The breeze picked up, rippling the water and making Tally’s hair fly crazily around her face. Ava’s hair was in a ponytail, but even so, several of the shorter strands came free, lashing her cheeks and eyes. Goose bumps pricked all over her. Something powerful and wild coursed through her veins.
“My name is Ava Blok,” she said under her breath. “My name is Ava Blok.”
A flock of songbirds erupted from a tree on the water’s edge. Leaves fluttered, wings flashed, trills of music filled the air. Starlings, Ava thought, identifying them by their brilliant blue feathers. A murmuration of starlings; Papa had taught her that.
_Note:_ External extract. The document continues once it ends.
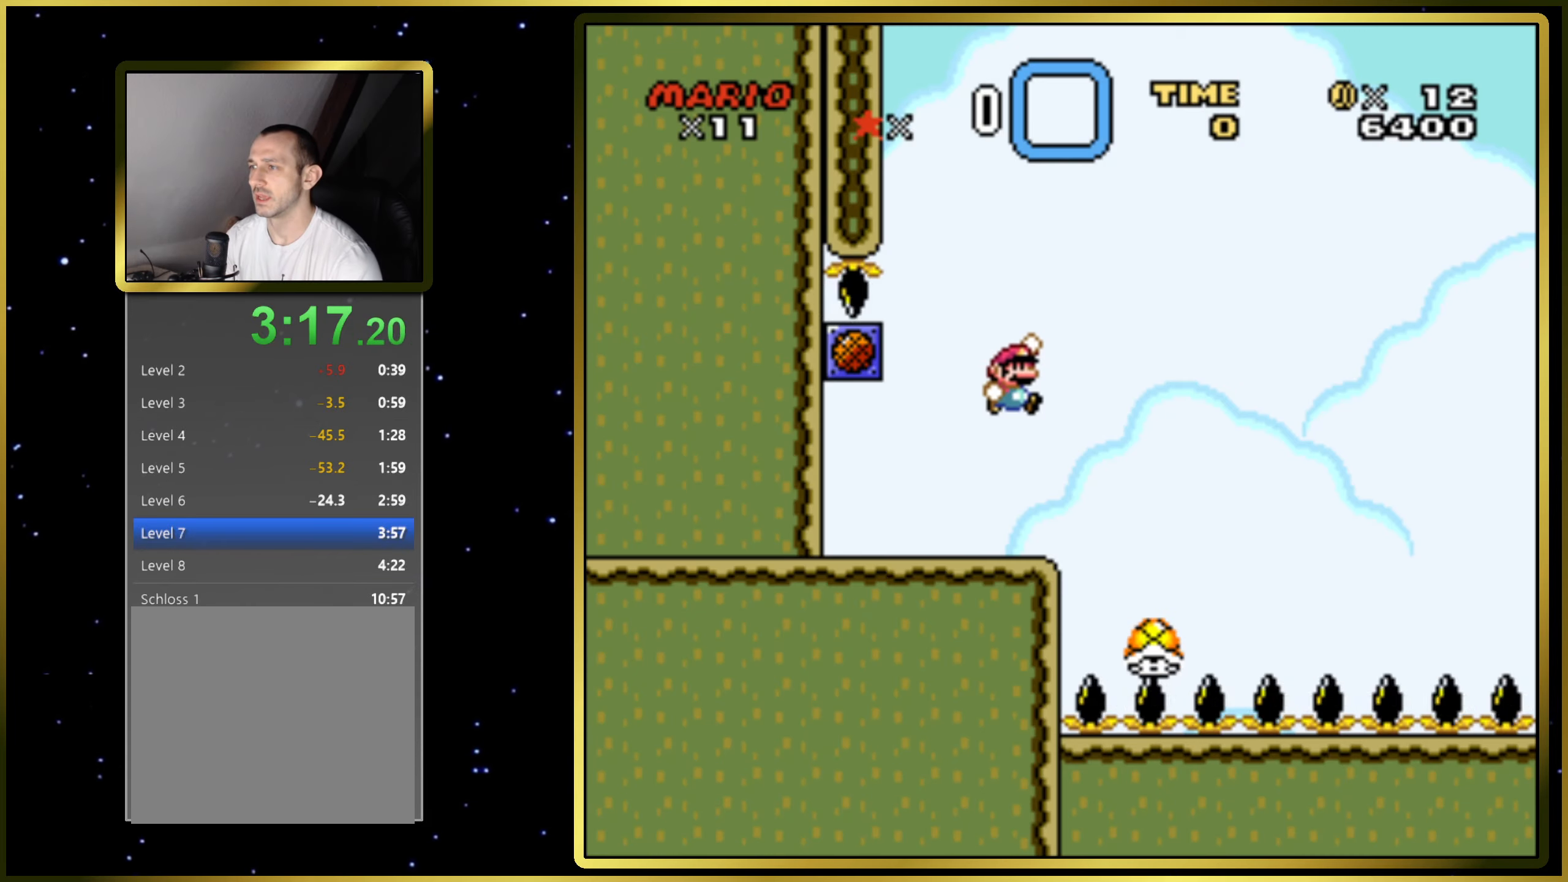
{"buttons": ["CROSS", "SQUARE"], "right_stick": "center", "events": [[333, "DPAD_LEFT", "down"], [433, "DPAD_LEFT", "up"]]}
“Fascinating birds,” he’d told her. “They mimic the sounds they hear around them—cell phones, car alarms, you name it. Once I met a guy who taught a starling to sing Mozart. Isn’t that amazing?”
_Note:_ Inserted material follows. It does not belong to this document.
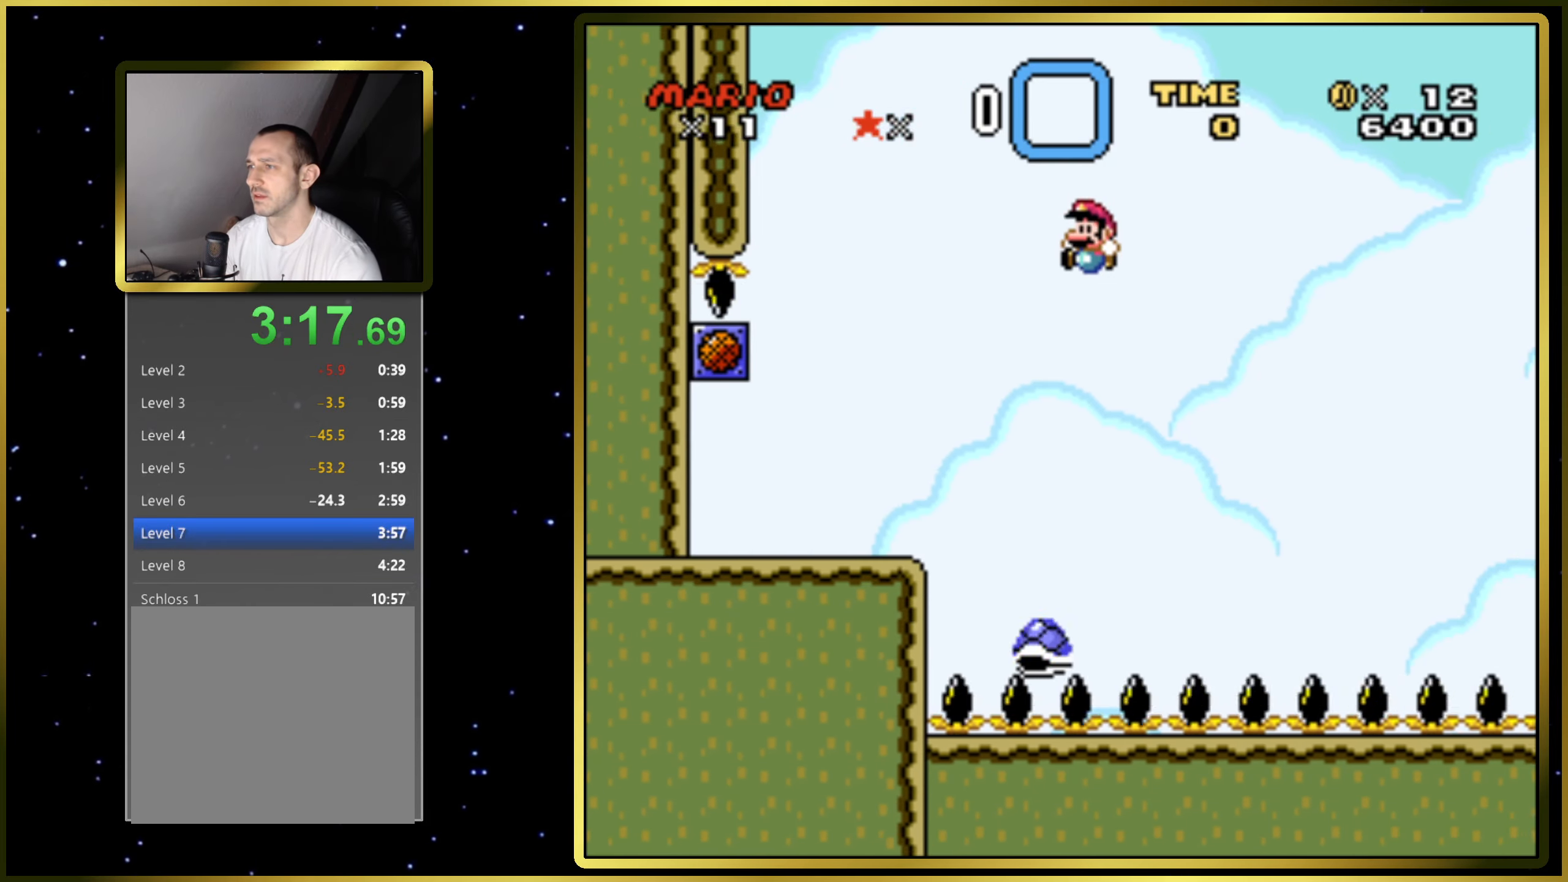
{"buttons": ["CROSS", "SQUARE", "DPAD_RIGHT"], "right_stick": "center", "events": [[200, "DPAD_RIGHT", "down"]]}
“Ava, Ava, Ava!” the starlings cried as they swooped above her in a loose oval.
“Ava?” Tally said, her eyes enormous. She stepped closer, reaching out.
Ava raised her arms above her head, pressing her elbows to her ears and bringing her hands together. She ducked her chin, bent her knees, and pushed. Water split at the touch of her fingertips, and the lake swallowed her whole.
CHAPTER EIGHTEEN
Ava
Ava held her breath for as long as she could. She dug through the thick mud at the bottom of the lake and found a root, or maybe a vine, to cling to so that she could keep from rising to the surface. Her feet, though. Her feet were like little helium-filled balloons. They floated up and up and up.
Get back down here, feet, she told herself, frog kicking to bring them back.
She thought of the endless tea parties she’d had with her sisters on the bottom of the public pool. On the count of three, Natasha, Darya, and Ava would suck in a big breath of air and sink to the bottom of the pool. They’d sit cross-legged on the bumpy concrete that always left nubbly spots on Ava’s bathing suit bottom. They’d pump furiously with uplifted palms, pushing the water up so that they’d stay down.
Darya always won. Darya was always too stubborn to lose.